Nike (NKE) shares tumbled 5.02% in pre-market trading on Friday, as investors reacted to President Donald Trump's announcement of new reciprocal tariffs that could significantly impact the retail and footwear sectors. The sportswear giant, along with other major retailers, faces potential supply chain disruptions and increased costs due to the aggressive trade policy.
The new tariff structure, unveiled by Trump in what he called a "Liberation Day" announcement, includes a baseline 10% tariff on all imports starting April 5, with higher rates for specific countries beginning April 9. Of particular concern for Nike is the 34% tariff on goods from China, a crucial manufacturing hub for the company. This comes on top of existing duties, potentially bringing the total tariff rate on Chinese imports to 54%.

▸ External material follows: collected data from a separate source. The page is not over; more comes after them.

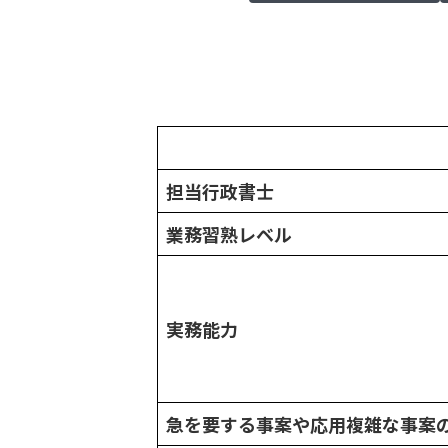
担当行政書士
業務習熟レベル
実務能力
急を要する事案や応用複雑な事案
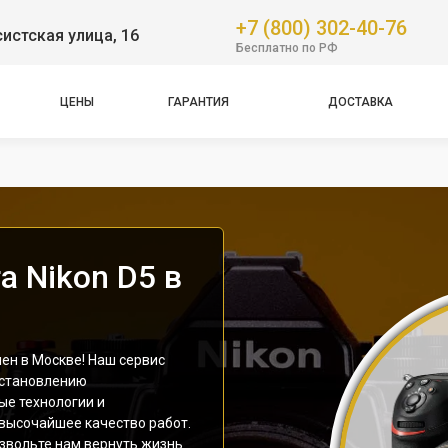
+7 (800) 302-40-76
истская улица, 16
Бесплатно по РФ
ЦЕНЫ
ГАРАНТИЯ
ДОСТАВКА
 Nikon D5 в
ен в Москве! Наш сервис
сстановлению
ые технологии и
 высочайшее качество работ.
звольте нам вернуть жизнь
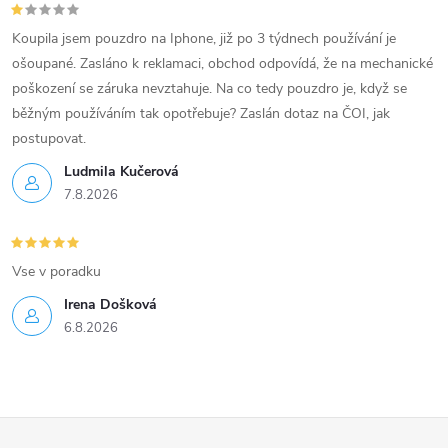
Koupila jsem pouzdro na Iphone, již po 3 týdnech používání je
ošoupané. Zasláno k reklamaci, obchod odpovídá, že na mechanické
poškození se záruka nevztahuje. Na co tedy pouzdro je, když se
běžným používáním tak opotřebuje? Zaslán dotaz na ČOI, jak
postupovat.
Ludmila Kučerová
7.8.2026
Vse v poradku
Irena Došková
6.8.2026
Z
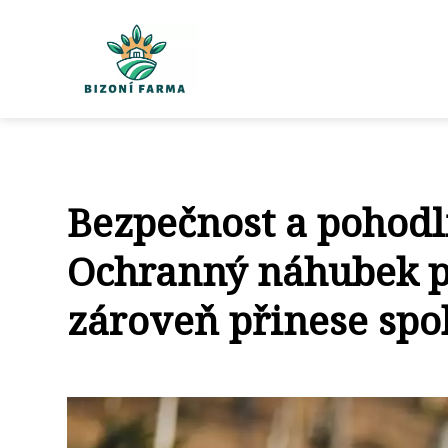
Bezpečnost a pohodl
Ochranný náhubek pr
zároveň přinese spo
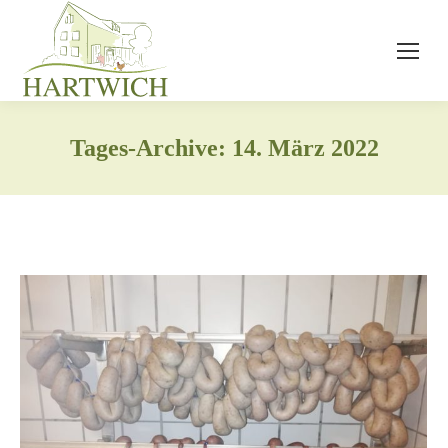
Tages-Archive:
14. März 2022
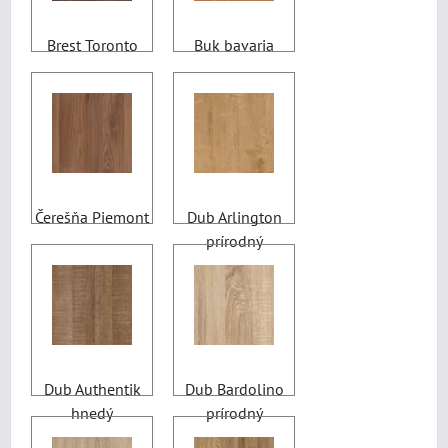
Brest Toronto
Buk bavaria
Čerešňa Piemont
Dub Arlington
prírodný
Dub Authentik
Dub Bardolino
hnedý
prírodný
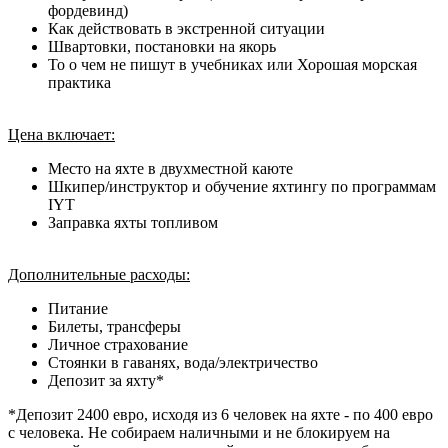
фордевинд)
Как действовать в экстренной ситуации
Швартовки, постановки на якорь
То о чем не пишут в учебниках или Хорошая морская
практика
Цена включает:
Место на яхте в двухместной каюте
Шкипер/инструктор и обучение яхтингу по программам
IYT
Заправка яхты топливом
Дополнительные расходы:
Питание
Билеты, трансферы
Личное страхование
Стоянки в гаванях, вода/электричество
Депозит за яхту*
*Депозит 2400 евро, исходя из 6 человек на яхте - по 400 евро
с человека. Не собираем наличными и не блокируем на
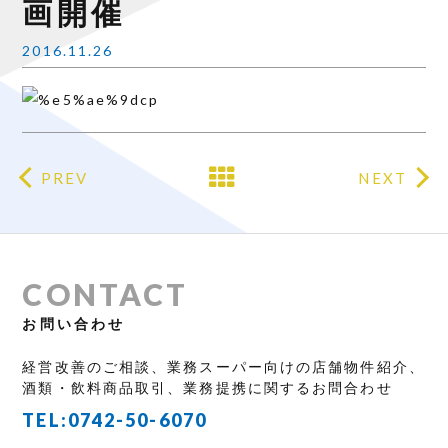
画開催
2016.11.26
PREV
NEXT
CONTACT
お問い合わせ
経営改善のご相談、業務スーパー向けの店舗物件紹介、
酒類・飲料商品取引、業務提携に関するお問合わせ
TEL:
0742-50-6070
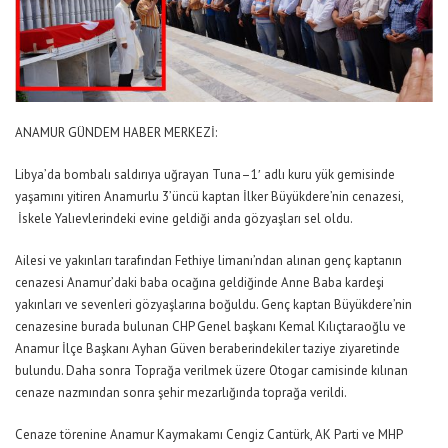
ANAMUR GÜNDEM HABER MERKEZİ:
Libya’da bombalı saldırıya uğrayan Tuna–1′ adlı kuru yük gemisinde
yaşamını yitiren Anamurlu 3’üncü kaptan İlker Büyükdere’nin cenazesi,
İskele Yalıevlerindeki evine geldiği anda gözyaşları sel oldu.
Ailesi ve yakınları tarafından Fethiye limanı’ndan alınan genç kaptanın
cenazesi Anamur’daki baba ocağına geldiğinde Anne Baba kardeşi
yakınları ve sevenleri gözyaşlarına boğuldu. Genç kaptan Büyükdere’nin
cenazesine burada bulunan CHP Genel başkanı Kemal Kılıçtaraoğlu ve
Anamur İlçe Başkanı Ayhan Güven beraberindekiler taziye ziyaretinde
bulundu. Daha sonra Toprağa verilmek üzere Otogar camisinde kılınan
cenaze nazmından sonra şehir mezarlığında toprağa verildi.
Cenaze törenine Anamur Kaymakamı Cengiz Cantürk, AK Parti ve MHP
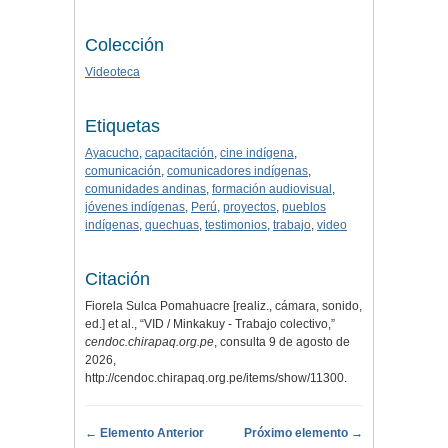
Colección
Videoteca
Etiquetas
Ayacucho
,
capacitación
,
cine indígena
,
comunicación
,
comunicadores indígenas
,
comunidades andinas
,
formación audiovisual
,
jóvenes indígenas
,
Perú
,
proyectos
,
pueblos
indígenas
,
quechuas
,
testimonios
,
trabajo
,
video
Citación
Fiorela Sulca Pomahuacre [realiz., cámara, sonido,
ed.] et al., “VID / Minkakuy - Trabajo colectivo,”
cendoc.chirapaq.org.pe
, consulta 9 de agosto de
2026,
http://cendoc.chirapaq.org.pe/items/show/11300
.
← Elemento Anterior
Próximo elemento →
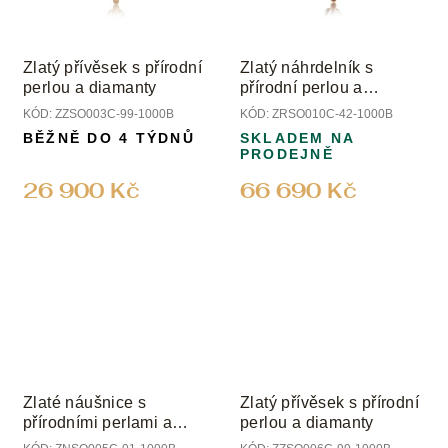
Zlatý přívěsek s přírodní
Zlatý náhrdelník s
perlou a diamanty
přírodní perlou a
diamanty
KÓD:
ZZSO003C-99-1000B
KÓD:
ZRSO010C-42-1000B
BĚŽNĚ DO 4 TÝDNŮ
SKLADEM NA
PRODEJNĚ
26 900 Kč
66 690 Kč
Zlaté náušnice s
Zlatý přívěsek s přírodní
přírodními perlami a
perlou a diamanty
diamanty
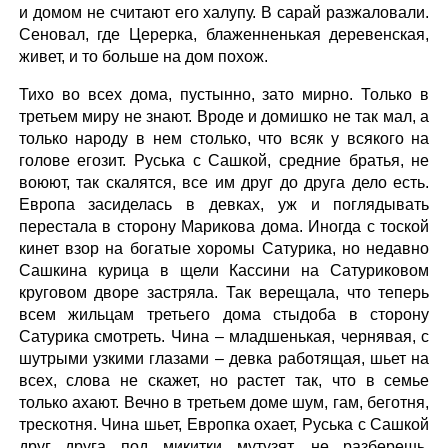
и домом не считают его халупу. В сарай разжаловали.
Сеновал, где Церерка, блаженненькая деревенская,
живет, и то больше на дом похож.
Тихо во всех дома, пустынно, зато мирно. Только в
третьем миру не знают. Вроде и домишко не так мал, а
только народу в нем столько, что всяк у всякого на
голове егозит. Руська с Сашкой, средние братья, не
воюют, так скалятся, все им друг до друга дело есть.
Европа засиделась в девках, уж и поглядывать
перестала в сторону Марикова дома. Иногда с тоской
кинет взор на богатые хоромы Сатурика, но недавно
Сашкина курица в щели Кассини на Сатуриковом
круговом дворе застряла. Так верещала, что теперь
всем жильцам третьего дома стыдоба в сторону
Сатурика смотреть. Чина – младшенькая, чернявая, с
шутрыми узкими глазами – девка работящая, шьет на
всех, слова не скажет, но растет так, что в семье
только ахают. Вечно в третьем доме шум, гам, беготня,
трескотня. Чина шьет, Европка охает, Руська с Сашкой
друг друга под микитки мутузят, не разберешь,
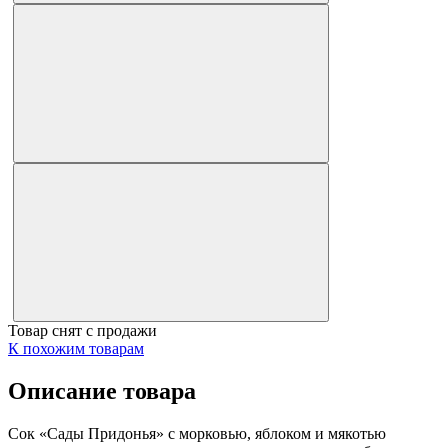
Товар снят с продажи
К похожим товарам
Описание товара
Сок «Сады Придонья» с морковью, яблоком и мякотью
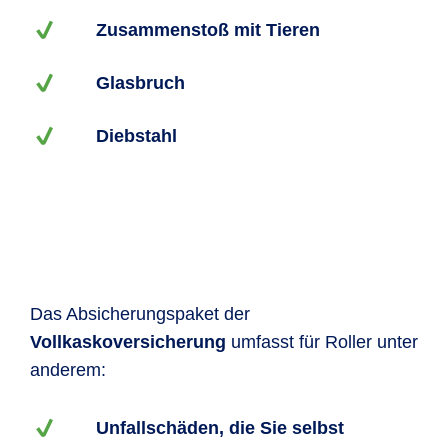
Zusammenstoß mit Tieren
Glasbruch
Diebstahl
Das Absicherungspaket der
Vollkaskoversicherung
umfasst für Roller unter
anderem:
Unfallschäden, die Sie selbst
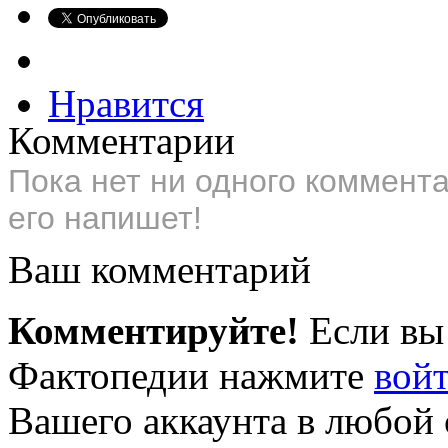
Нравится
Комментарии
Пока нет ни одного коммент
его напишет!
Ваш комментарий
Комментируйте!
Если вы
Фактопедии нажмите
вой
Вашего аккаунта в любой 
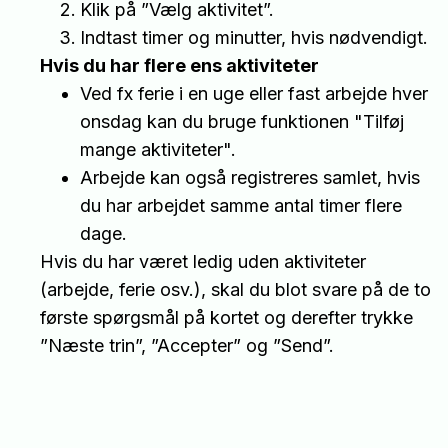
Klik på ”Vælg aktivitet”.
Indtast timer og minutter, hvis nødvendigt.
Hvis du har flere ens aktiviteter
Ved fx ferie i en uge eller fast arbejde hver
onsdag kan du bruge funktionen "Tilføj
mange aktiviteter".
Arbejde kan også registreres samlet, hvis
du har arbejdet samme antal timer flere
dage.
Hvis du har været ledig uden aktiviteter
(arbejde, ferie osv.), skal du blot svare på de to
første spørgsmål på kortet og derefter trykke
”Næste trin”, ”Accepter” og ”Send”.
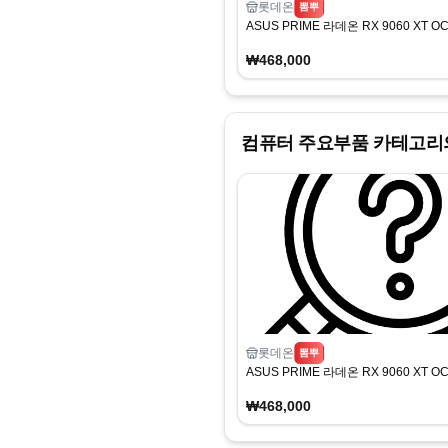
롯데온
뽐뿌
ASUS PRIME 라데온 RX 9060 XT OC 
₩468,000
컴퓨터 주요부품
카테고리의
롯데온
뽐뿌
ASUS PRIME 라데온 RX 9060 XT OC 
₩468,000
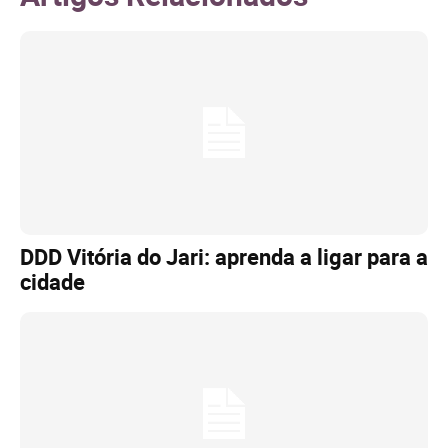
DDD Vitória do Jari: aprenda a ligar para a
cidade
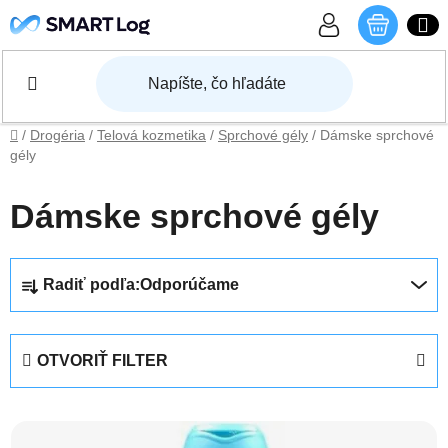
Prejsť na obsah
NÁKU
Domov
/
Drogéria
/
Telová kozmetika
/
Sprchové gély
/
Dámske sprchové
gély
Dámske sprchové gély
Radenie produktov
Radiť podľa:
Odporúčame
OTVORIŤ FILTER
Výpis produktov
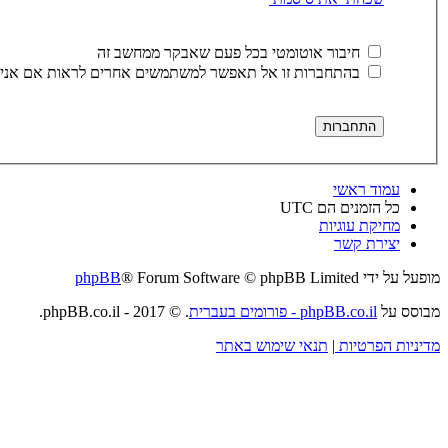
חיבור אוטומטי בכל פעם שאבקר ממחשב זה
בהתחברות זו אל תאפשר למשתמשים אחרים לראות אם אני 
עמוד ראשי
כל הזמנים הם
UTC
מחיקת עוגיות
יצירת קשר
מופעל על ידי
® Forum Software © phpBB Limited
phpBB
מבוסס על
phpBB.co.il - פורומים בעברית
. © 2017 - phpBB.co.il.
מדיניות הפרטיות
|
תנאי שימוש באתר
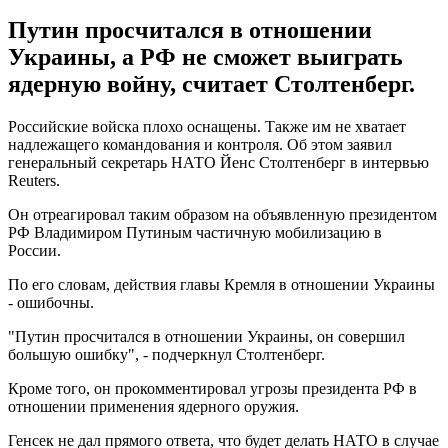
Путин просчитался в отношении
Украины, а РФ не сможет выиграть
ядерную войну, считает Столтенберг.
Российские войска плохо оснащены. Также им не хватает
надлежащего командования и контроля. Об этом заявил
генеральный секретарь НАТО Йенс Столтенберг в интервью
Reuters.
Он отреагировал таким образом на объявленную президентом
РФ Владимиром Путиным частичную мобилизацию в
России.
По его словам, действия главы Кремля в отношении Украины
- ошибочны.
"Путин просчитался в отношении Украины, он совершил
большую ошибку", - подчеркнул Столтенберг.
Кроме того, он прокомментировал угрозы президента РФ в
отношении применения ядерного оружия.
Генсек не дал прямого ответа, что будет делать НАТО в случае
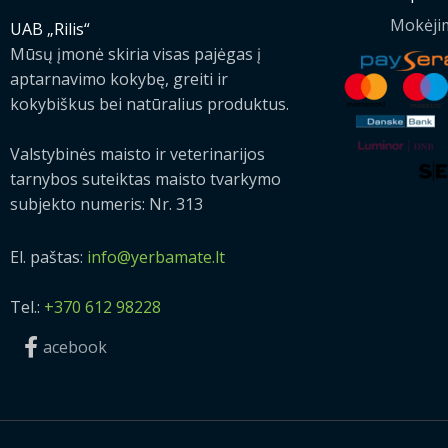
Mokėji
UAB „Rilis“
Mūsų įmonė skiria visas pajėgas į
aptarnavimo kokybę, greiti ir
kokybiškus bei natūralius produktus.
Valstybinės maisto ir veterinarijos
tarnybos suteiktas maisto tvarkymo
subjekto numeris: Nr. 313
El. paštas:
info@yerbamate.lt
Tel.:
+370 612 98228
acebook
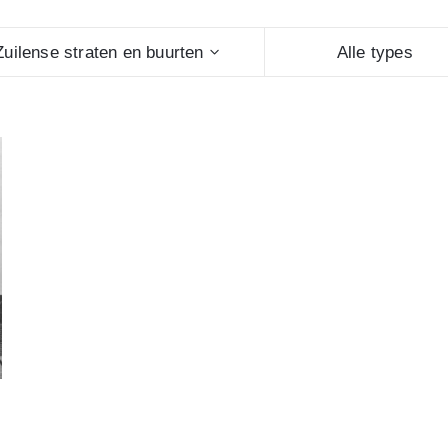
Zuilense straten en buurten
Alle types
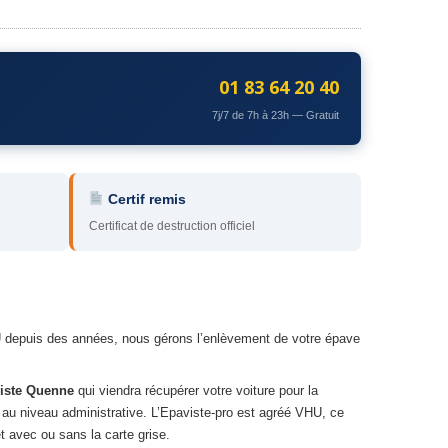
01 83 64 20 40
7j/7 de 7h à 23h — Gratuit
Certif remis
Certificat de destruction officiel
U depuis des années, nous gérons l’enlèvement de votre épave
iste Quenne
qui viendra récupérer votre voiture pour la
é au niveau administrative. L’Epaviste-pro est agréé VHU, ce
t avec ou sans la carte grise.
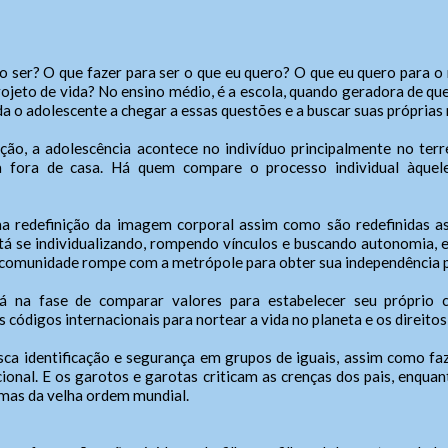
 ser? O que fazer para ser o que eu quero? O que eu quero para
rojeto de vida? No ensino médio, é a escola, quando geradora de 
a o adolescente a chegar a essas questões e a buscar suas próprias
o, a adolescência acontece no indivíduo principalmente no terr
a fora de casa. Há quem compare o processo individual àquele
Fale Conosco
SIC Físico
a redefinição da imagem corporal assim como são redefinidas as
 está se individualizando, rompendo vínculos e buscando autonomia,
comunidade rompe com a metrópole para obter sua independência p
Gerenciador
ereço
Webmail
 na fase de comparar valores para estabelecer seu próprio c
reço de atendimento
cessibilidade
códigos internacionais para nortear a vida no planeta e os direitos 
Digite apenas o "usuário" sem @dominio!
Contatos
tatos
sca identificação e segurança em grupos de iguais, assim como faz
(xx) 0000-0000,
anho da fonte:
cional. E os garotos e garotas criticam as crenças dos pais, enq
io
Usuário
lar/WhatsApp (xx) 00000-0000
mas da velha ordem mundial.
 A > Fonte tamanho normal.
Endereço:
 A+ > Aumenta o tamanho da fonte.
ndente/Ouvidor:
Cidade:
 A- > Diminui o tamanho da fonte.
Nome do Atendente:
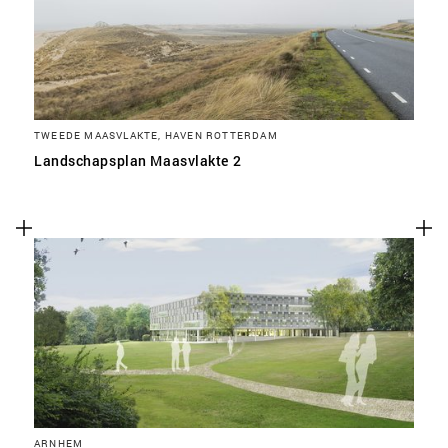
TWEEDE MAASVLAKTE, HAVEN ROTTERDAM
Landschapsplan Maasvlakte 2
ARNHEM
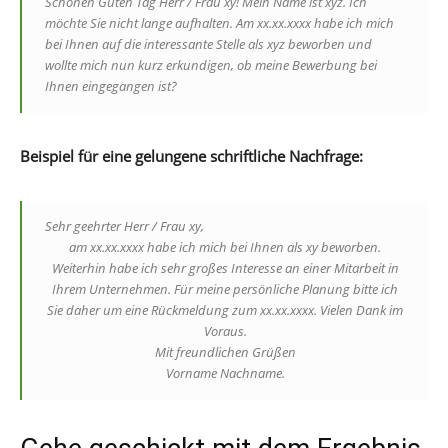
Schönen Guten Tag Herr / Frau xy! Mein Name ist xyz. Ich
möchte Sie nicht lange aufhalten. Am xx.xx.xxxx habe ich mich
bei Ihnen auf die interessante Stelle als xyz beworben und
wollte mich nun kurz erkundigen, ob meine Bewerbung bei
Ihnen eingegangen ist?
Beispiel für eine gelungene schriftliche Nachfrage:
Sehr geehrter Herr / Frau xy,
am xx.xx.xxxx habe ich mich bei Ihnen als xy beworben.
Weiterhin habe ich sehr großes Interesse an einer Mitarbeit in
Ihrem Unternehmen. Für meine persönliche Planung bitte ich
Sie daher um eine Rückmeldung zum xx.xx.xxxx. Vielen Dank im
Voraus.
Mit freundlichen Grüßen
Vorname Nachname.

The broader market also felt the impact of the tariff news, with the S&P 500 and Nasdaq Composite experiencing significant drops in after-hours trading. Other retail stocks, including Walmart (WMT) and footwear makers like Crocs (CROX) and Skechers (SKX), also saw pre-market declines. Analysts are concerned about the sector's ability to absorb or pass on increased costs to inflation-weary consumers.
Despite the negative market reaction, some analysts maintain a positive long-term outlook for Nike. Bernstein, while adjusting its price target on Nike to $85 from $95, has maintained an Outperform rating on the stock. However, the immediate future remains uncertain as companies scramble to assess the full impact of the new tariffs and potentially rethink their global supply chains.